The present study set out to determine the potential protective effects of ULE on COPD through a multi-target strategy. In vivo and in vitro models of COPD were established using cigarette smoke and lipopolysaccharide to assess the protective effects of ULE. It was evaluated by measuring inflammatory cytokines and assessing pulmonary pathological changes. HPLC was used to verify the active compounds of the potential compounds that were collected and screened using HERB, works of literature, and ADME tools. The mechanisms of ULE in the treatment of COPD were explored using transcriptomics, connectivity-map, and network pharmacology approaches. The relevant targets were further investigated using RT-PCR, western blot, and immunohistochemistry. The HCK inhibitor (iHCK-37) was used to evaluate the potential mechanism of ULE's active compounds in the prevention of COPD.

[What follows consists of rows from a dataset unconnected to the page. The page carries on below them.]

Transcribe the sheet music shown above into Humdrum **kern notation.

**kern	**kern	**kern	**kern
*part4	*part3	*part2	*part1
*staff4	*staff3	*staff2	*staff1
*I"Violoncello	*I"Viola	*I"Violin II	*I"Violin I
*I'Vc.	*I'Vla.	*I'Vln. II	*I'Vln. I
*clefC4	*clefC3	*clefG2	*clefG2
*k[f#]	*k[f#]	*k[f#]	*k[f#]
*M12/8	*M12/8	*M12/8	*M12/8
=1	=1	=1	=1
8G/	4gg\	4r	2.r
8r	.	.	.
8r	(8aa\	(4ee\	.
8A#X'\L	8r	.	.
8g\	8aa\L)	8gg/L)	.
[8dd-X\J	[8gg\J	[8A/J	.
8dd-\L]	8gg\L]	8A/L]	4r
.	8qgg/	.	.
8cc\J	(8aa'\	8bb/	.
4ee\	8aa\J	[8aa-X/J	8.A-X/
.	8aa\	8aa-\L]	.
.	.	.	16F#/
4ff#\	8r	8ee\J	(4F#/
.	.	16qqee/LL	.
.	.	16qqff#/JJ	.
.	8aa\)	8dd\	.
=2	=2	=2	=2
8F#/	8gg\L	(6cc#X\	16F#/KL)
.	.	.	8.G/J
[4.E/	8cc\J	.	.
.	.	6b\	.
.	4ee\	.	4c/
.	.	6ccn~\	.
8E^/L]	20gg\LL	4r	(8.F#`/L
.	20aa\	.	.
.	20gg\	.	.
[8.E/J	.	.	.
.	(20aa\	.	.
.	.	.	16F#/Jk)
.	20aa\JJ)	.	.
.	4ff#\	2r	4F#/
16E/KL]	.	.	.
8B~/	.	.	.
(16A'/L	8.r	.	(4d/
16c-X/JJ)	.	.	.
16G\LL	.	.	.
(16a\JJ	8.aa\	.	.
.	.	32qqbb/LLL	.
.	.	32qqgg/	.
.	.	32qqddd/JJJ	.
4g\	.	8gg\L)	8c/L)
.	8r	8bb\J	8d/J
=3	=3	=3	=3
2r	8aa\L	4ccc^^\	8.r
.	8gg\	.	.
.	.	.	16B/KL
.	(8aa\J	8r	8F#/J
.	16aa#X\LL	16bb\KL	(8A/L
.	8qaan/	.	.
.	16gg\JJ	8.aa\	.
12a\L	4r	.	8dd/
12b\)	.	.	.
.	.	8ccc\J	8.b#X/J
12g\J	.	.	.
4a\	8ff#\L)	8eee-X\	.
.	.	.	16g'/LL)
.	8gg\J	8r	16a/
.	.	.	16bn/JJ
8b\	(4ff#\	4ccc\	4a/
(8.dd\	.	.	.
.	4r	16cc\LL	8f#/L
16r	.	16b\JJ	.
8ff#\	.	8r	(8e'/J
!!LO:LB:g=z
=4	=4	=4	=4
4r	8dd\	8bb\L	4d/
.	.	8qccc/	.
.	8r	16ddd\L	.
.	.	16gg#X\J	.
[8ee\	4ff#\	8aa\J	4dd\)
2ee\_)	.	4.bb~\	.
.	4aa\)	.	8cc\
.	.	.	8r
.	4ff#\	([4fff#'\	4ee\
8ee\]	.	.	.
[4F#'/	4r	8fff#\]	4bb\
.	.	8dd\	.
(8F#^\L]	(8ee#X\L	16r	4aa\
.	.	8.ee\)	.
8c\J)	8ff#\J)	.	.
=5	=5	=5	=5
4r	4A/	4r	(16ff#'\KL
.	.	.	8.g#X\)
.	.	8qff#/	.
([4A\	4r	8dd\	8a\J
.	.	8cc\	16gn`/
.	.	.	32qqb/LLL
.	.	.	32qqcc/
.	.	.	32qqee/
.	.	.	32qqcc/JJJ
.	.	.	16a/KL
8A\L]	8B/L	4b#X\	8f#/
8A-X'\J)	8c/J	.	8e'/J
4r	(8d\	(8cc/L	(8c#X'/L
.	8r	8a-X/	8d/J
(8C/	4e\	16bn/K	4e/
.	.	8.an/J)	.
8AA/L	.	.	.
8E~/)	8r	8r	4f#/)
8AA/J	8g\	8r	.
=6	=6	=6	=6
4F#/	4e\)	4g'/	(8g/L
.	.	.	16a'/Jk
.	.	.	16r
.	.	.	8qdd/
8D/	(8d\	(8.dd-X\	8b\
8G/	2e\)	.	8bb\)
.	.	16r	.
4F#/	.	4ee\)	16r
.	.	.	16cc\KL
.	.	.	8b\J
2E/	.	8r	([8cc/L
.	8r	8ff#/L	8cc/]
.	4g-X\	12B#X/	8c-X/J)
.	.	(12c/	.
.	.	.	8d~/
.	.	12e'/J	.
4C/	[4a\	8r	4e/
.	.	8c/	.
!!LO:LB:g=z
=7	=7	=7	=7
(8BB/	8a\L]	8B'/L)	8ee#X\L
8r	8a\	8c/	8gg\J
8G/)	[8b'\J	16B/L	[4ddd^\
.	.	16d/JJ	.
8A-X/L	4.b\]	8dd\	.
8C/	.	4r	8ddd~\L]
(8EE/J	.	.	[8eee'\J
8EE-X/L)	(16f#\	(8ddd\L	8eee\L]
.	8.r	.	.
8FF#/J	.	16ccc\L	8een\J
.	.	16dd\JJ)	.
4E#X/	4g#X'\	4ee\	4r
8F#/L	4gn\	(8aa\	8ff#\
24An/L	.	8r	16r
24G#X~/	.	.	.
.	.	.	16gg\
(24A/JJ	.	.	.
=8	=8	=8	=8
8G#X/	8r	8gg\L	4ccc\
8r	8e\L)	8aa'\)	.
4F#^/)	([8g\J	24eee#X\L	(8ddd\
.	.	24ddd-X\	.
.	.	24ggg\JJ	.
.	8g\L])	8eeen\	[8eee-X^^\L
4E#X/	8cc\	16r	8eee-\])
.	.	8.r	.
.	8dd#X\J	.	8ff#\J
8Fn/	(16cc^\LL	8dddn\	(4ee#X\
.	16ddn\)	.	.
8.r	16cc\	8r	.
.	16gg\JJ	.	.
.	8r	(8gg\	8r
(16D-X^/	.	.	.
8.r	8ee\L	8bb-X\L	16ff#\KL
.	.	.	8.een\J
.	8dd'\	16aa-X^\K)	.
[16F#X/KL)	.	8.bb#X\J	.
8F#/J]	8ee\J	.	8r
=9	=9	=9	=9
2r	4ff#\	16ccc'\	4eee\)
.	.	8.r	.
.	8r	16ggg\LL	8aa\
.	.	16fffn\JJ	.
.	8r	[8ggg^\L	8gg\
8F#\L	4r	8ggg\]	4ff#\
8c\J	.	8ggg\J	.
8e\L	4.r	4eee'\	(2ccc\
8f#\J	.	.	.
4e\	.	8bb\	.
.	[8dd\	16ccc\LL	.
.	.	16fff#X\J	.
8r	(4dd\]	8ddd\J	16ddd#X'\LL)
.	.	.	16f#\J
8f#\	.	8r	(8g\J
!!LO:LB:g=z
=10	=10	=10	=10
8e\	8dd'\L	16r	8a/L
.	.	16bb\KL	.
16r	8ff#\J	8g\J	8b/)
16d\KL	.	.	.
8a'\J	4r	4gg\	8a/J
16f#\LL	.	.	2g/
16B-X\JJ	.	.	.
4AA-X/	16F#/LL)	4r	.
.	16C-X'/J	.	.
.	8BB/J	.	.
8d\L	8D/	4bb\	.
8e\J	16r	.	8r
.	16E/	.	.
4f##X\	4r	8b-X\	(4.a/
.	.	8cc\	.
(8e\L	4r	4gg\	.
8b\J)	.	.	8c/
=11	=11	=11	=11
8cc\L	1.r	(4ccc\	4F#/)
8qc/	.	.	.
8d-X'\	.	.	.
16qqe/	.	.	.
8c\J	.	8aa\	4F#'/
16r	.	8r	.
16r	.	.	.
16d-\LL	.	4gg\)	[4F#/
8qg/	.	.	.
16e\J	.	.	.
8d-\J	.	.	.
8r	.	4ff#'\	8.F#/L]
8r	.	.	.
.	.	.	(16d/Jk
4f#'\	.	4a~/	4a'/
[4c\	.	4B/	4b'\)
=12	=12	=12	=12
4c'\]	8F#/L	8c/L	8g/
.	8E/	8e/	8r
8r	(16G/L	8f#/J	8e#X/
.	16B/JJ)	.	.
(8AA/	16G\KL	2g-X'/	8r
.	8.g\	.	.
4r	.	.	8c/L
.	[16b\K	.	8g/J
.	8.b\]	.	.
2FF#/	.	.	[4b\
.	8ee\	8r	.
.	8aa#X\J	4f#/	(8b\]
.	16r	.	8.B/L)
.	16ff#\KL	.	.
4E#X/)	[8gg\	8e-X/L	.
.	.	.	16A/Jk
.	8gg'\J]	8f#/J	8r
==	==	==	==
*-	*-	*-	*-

ULE effectively protected the lungs of COPD mice from oxidative stress, inflammation, and fibrosis damage. After screening and verification using ADME properties and HPLC, 4 active compounds were identified in ULE: liquiritin (LQ), licochalcone B (LCB), licochalcone A (LCA), and echinatin (ET). Network pharmacology integrated with transcriptomics analysis showed that ULE mitigated oxidative stress, inflammation, and fibrosis in COPD by suppressing HCK. The combination of LCB and LQ was optimized for anti-inflammation, antioxidation, and anti-fibrosis activities. The iHCK-37 further validated the preventive treatment of LCB and LQ on COPD by inhibiting HCK to exert antioxidant, anti-inflammatory, and anti-fibrotic effects. The combination of LCB and LQ, in a 1:1 ratio, exerted synergistic antioxidative, anti-inflammatory, and anti-fibrotic effects in the treatment of COPD by downregulating HCK.
The combination of LCB and LQ performed a significant anti-COPD effect via downregulating HCK.
慢性阻塞性肺疾病(COPD)是一种难治性呼吸系统疾病,主要归因于氧化应激、感染性炎症和特发性纤维化等多种病理因素数十年。药用植物甘草提取物(ULE)在中国被广泛用于控制呼吸系统疾病。然而,科学证据支持 ULE 在 COPD 管理中的治疗益处的监管机制受到极大限制。
本研究旨在通过多靶点策略发现 ULE 对 COPD 的潜在保护机制。
本研究旨在通过多靶点策略确定 ULE 对 COPD 的潜在保护作用。使用香烟烟雾和脂多糖建立 COPD 的体内和体外模型,以评估 ULE 的保护作用。通过测量炎症细胞因子并评估肺病理变化来评估。使用高效液相色谱法(HPLC)验证通过 HERB、文献工作和 ADME 工具收集和筛选的潜在化合物的活性化合物。使用转录组学、连接组学和网络药理学方法探讨 ULE 治疗 COPD 的机制。使用 RT-PCR、western blot 和免疫组织化学进一步研究 ULE 的相关靶点。使用 HCK 抑制剂(iHCK-37)评估 ULE 中活性化合物预防 COPD 的潜在机制。
ULE 有效保护 COPD 小鼠的肺部免受氧化应激、炎症和纤维化损伤。通过 ADME 特性和 HPLC 筛选和验证后,ULE 中鉴定出 4 种活性化合物:甘草素(LQ)、甘草查尔酮 B(LCB)、甘草查尔酮 A(LCA)和獐牙菜苦苷(ET)。网络药理学与转录组学分析相结合表明,ULE 通过抑制 HCK 减轻 COPD 中的氧化应激、炎症和纤维化。LCB 和 LQ 的组合优化了抗炎、抗氧化和抗纤维化活性。iHCK-37 通过抑制 HCK 进一步验证了 LCB 和 LQ 对 COPD 的预防治疗作用,从而发挥抗氧化、抗炎和抗纤维化作用。LCB 和 LQ 的组合以 1:1 的比例通过下调 HCK 发挥协同抗氧化、抗炎和抗纤维化作用,用于治疗 COPD。
LCB 和 LQ 的组合通过下调 HCK 对 COPD 具有显著的抗作用。